The desk is covered with pictures of Gibbons' students past and present.

"I'll be sending this desk on to Mary Edwards," said Gibbons. "I taught her in eighth and 10th-grade English classes and also on the yearbook staff. She's like the daughter I never had."

When Gibbons speaks of the changes that have taken place in schools over a span of 42 years, she pinpoints the addition of SOLs and the decline of the American family as some of the major changes.

"SOLs have become so huge," said Gibbons. "Teachers don't have much of a chance to do the things they want to do with the students. And the kids of today are so different from the kids of 40 years ago. It's like being on a completely different planet."

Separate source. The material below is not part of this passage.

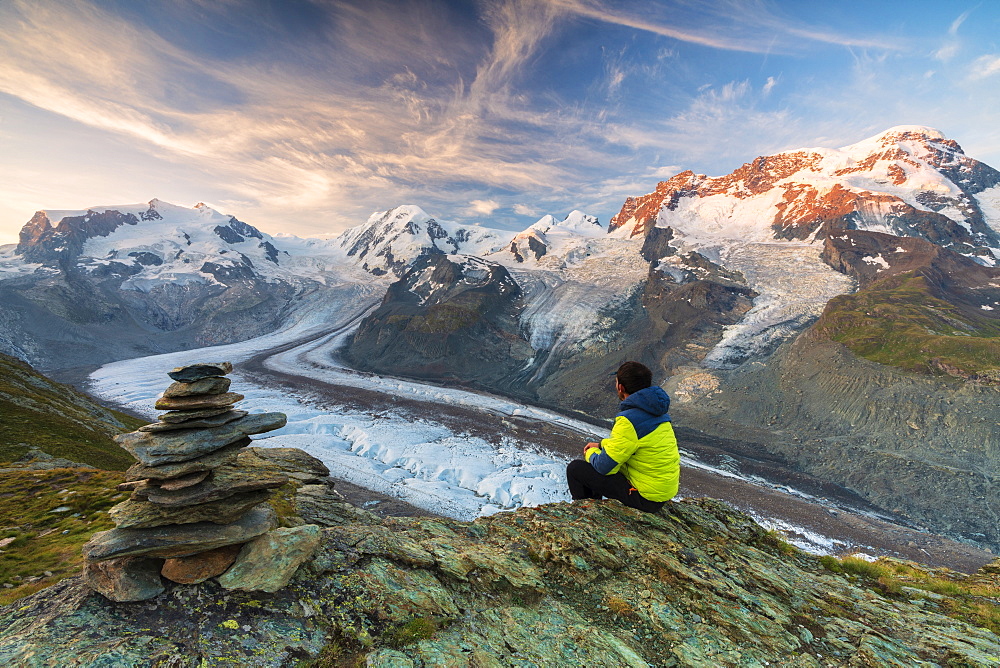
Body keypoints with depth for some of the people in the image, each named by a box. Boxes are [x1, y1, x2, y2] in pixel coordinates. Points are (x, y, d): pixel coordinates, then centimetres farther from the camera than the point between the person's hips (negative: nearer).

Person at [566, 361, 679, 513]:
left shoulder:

Gibbons cites the brokenness of today's society and family dynamic as a major player in today's different style of teaching.

"Kids have to deal with stuff people don't understand or have a clue about," she said. "In 1972, there was no internet, smart phones or video games. Assignments would be completed on time and homework would be done. Because there are so many distractions, from technology to home life, kids don't have or take the time to do what is needed at home."

Though Gibbons is a native of Roanoke and a graduate of Patrick Henry High School, she said she never considered taking a teaching position in her hometown.

"I love the people here," she said. "It has been a good fit for me."

Gibbons earned a bachelor's degree as an English and history major at Emory and Henry College and a Master of Arts in liberal studies from from Hollins University. She also completed her graduate studies at Exeter College at Oxford University in the English novel program.

Gibbons said she loves to travel and hopes to do more of that now that she is retiring. She has a celebration trip to Paris planned for July, a trip to New England in the fall and plans to visit Aruba in January.

She said she has already visited many different countries, but she plans to add many more to that list.

"I would absolutely love to go back to Israel," said Gibbons.

Gibbons also plans to continue her work with the Roanoke Rescue Mission, the homebound ministry at First Baptist Church in Roanoke, as well as her membership with the church choir, in which she has sang her entire life.

"I think I will try to get back into theater some, as well," she said.